A look back at the life of an unforgettable European
Bronislaw Geremek was born on 6 March 1932 in Warsaw to a Jewish family. He knew life in the ghetto of Warsaw and witnessed at the young age of 11 his father’s deportation to Auschwitz where he was eventually killed.
After this painful period, he joined the University of Warsaw where he began studying history. Geremek managed to wend his way to studying in France at the end of 1950s and at the beginning of 1960s found himself attending the Ecole Pratique des Hautes Etudes in Paris. Among other things he was the director of the Centre of Polish Civilization at the Sorbonne. He presented his doctoral thesis in 1972 about the Parisian eccentrics in the XIV and XV century and thereafter became professor of history at the University of Warsaw and a specialist of the European civilization in the Middle Age. He taught from 1965 until 1980. He also loved to teach at the College of Europe in Bruges and Natolin, but this came much later in his life.
Historian, but above all politician and fine negotiator, Bronislaw Geremek was at the forefront of recent Polish history. In 1950 he was member of the Polish Unified Labour Party, the only political party allowed at that point in time; he left their ranks in 1968 during the anti-Semitic purges and during the so-called Spring of Prague. He returned to politics only in 1980 with the participation in the Committee of Defence of the workers during the strike of the shipyards of Gdansk. He was a cosignatory of the agreements of Gdansk between the intellectuals and the workers, which served as a fundament of the Solidarnosc trade union, as he became Lech Walesa’s special advisor. As a victim of the communist repression, he was imprisoned in 1981 for two and half years. It was in 1989, during the Round Table between the Party and the opposition that he participated actively in the transition of his country towards democracy.
Statesman, freedom lover and convinced European, Bronislaw Geremek will remain in our memories as a devoted public servant.
The same year, Geremek was elected as deputy and occupied the offices of President of the Committee on Foreign Affairs in the Polish Assembly. In 1997, he was appointed Foreign Secretary and worked during three years on the question of membership for his country in the European Union. It is under the colours of the party which he founded in 2001, Unia Wolnosci - Partia Demokratyczna (Union of Liberties - Democratic Party) that he was elected as Member of the European Parliament in 2004 in the first European election of the newly enlarged EU with his home country Poland as equal member.

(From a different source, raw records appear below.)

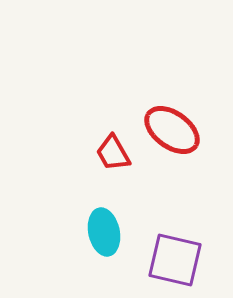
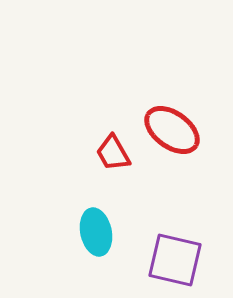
cyan ellipse: moved 8 px left
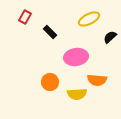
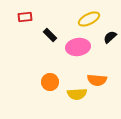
red rectangle: rotated 56 degrees clockwise
black rectangle: moved 3 px down
pink ellipse: moved 2 px right, 10 px up
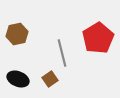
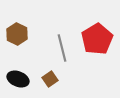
brown hexagon: rotated 20 degrees counterclockwise
red pentagon: moved 1 px left, 1 px down
gray line: moved 5 px up
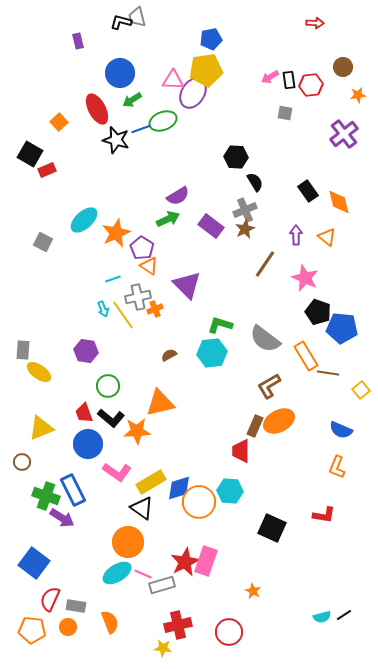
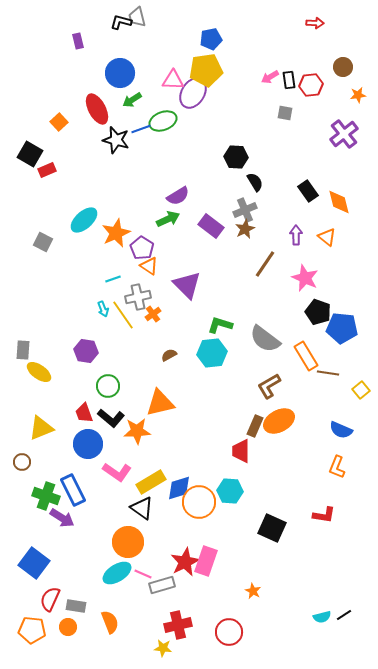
orange cross at (155, 309): moved 2 px left, 5 px down; rotated 14 degrees counterclockwise
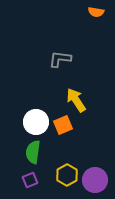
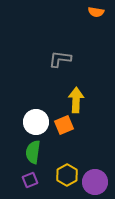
yellow arrow: rotated 35 degrees clockwise
orange square: moved 1 px right
purple circle: moved 2 px down
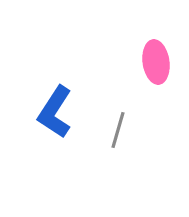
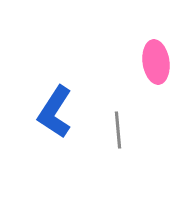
gray line: rotated 21 degrees counterclockwise
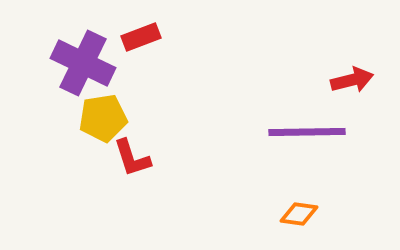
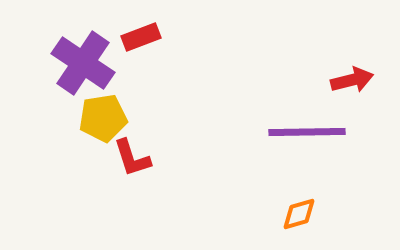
purple cross: rotated 8 degrees clockwise
orange diamond: rotated 24 degrees counterclockwise
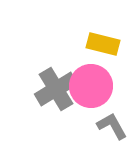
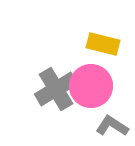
gray L-shape: rotated 28 degrees counterclockwise
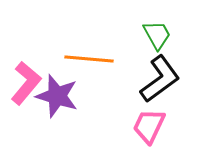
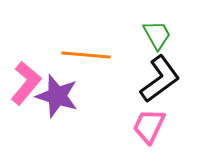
orange line: moved 3 px left, 4 px up
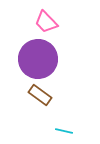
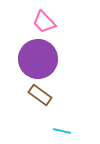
pink trapezoid: moved 2 px left
cyan line: moved 2 px left
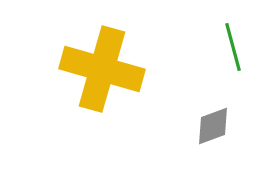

However, he failed to become President of the European Parliament in front of Josep Borell, despite collecting more votes than the number of MEPs of the two parliamentary groups that supported him: the European Greens and the liberals ALDE.
We shall also remember the fight he waged against the Polish lustration law imposed by the Kaczyński twins in 2007, never backing down, even as threats that he would be discharged of his post as Member of the European Parliament spell forth. The European Parliament supported him ardently in his cause. Some months later, the Polish Constitutional Court announced the illegality of the measure.
Awarded numerous distinctions throughout his life, such as the International Price Charlemagne for his commitment to the European unification, he was also made, in France, Officer of the Legion of Honour and Commander of the National Order of Merit.
He was also, among other things, President of the Organisation for Security and Cooperation in Europe. Geremek also presided as president of the Jean Monnet Foundation for Europe as well as the Foundation in 2002 of the College of Europe in Natolin near Warsaw.
The most European of Poles
Diplomat, freedom lover and convinced European, Bronislaw Geremek will remain in our memories as a committed man. He is doubtless the most European Pole to grace our memory. He merits this honor because of his personal history, his deeds and his words. We remember his statements on the occasion of the event États Généraux de l’Europe less than a month ago on June 21st in Lyon where he had presented with a lot of vigour his affiliation with the European Union alongside the President of the Italian Republic, Giorgio Napolitano. Geremek had explained that the European Union represented for him a chance as a citizen of a former country of the Eastern bloc. He had reminded us all of the importance of the four basic freedoms, especially the free movement of people: “this tremendous capacity to cross the borders” which was unthinkable some 20 years ago in Poland.
Bronislaw Geremek will remain a monument for Poland and for Europe, for transmission of the values of peace and the respect for the rule of law, for his enduring humanity, for his fight to obtain pluralism and civil liberties. The work of his life is the one of democracy and a united Europe - as such, the Young European Federalists will miss him and carry on in his spirit.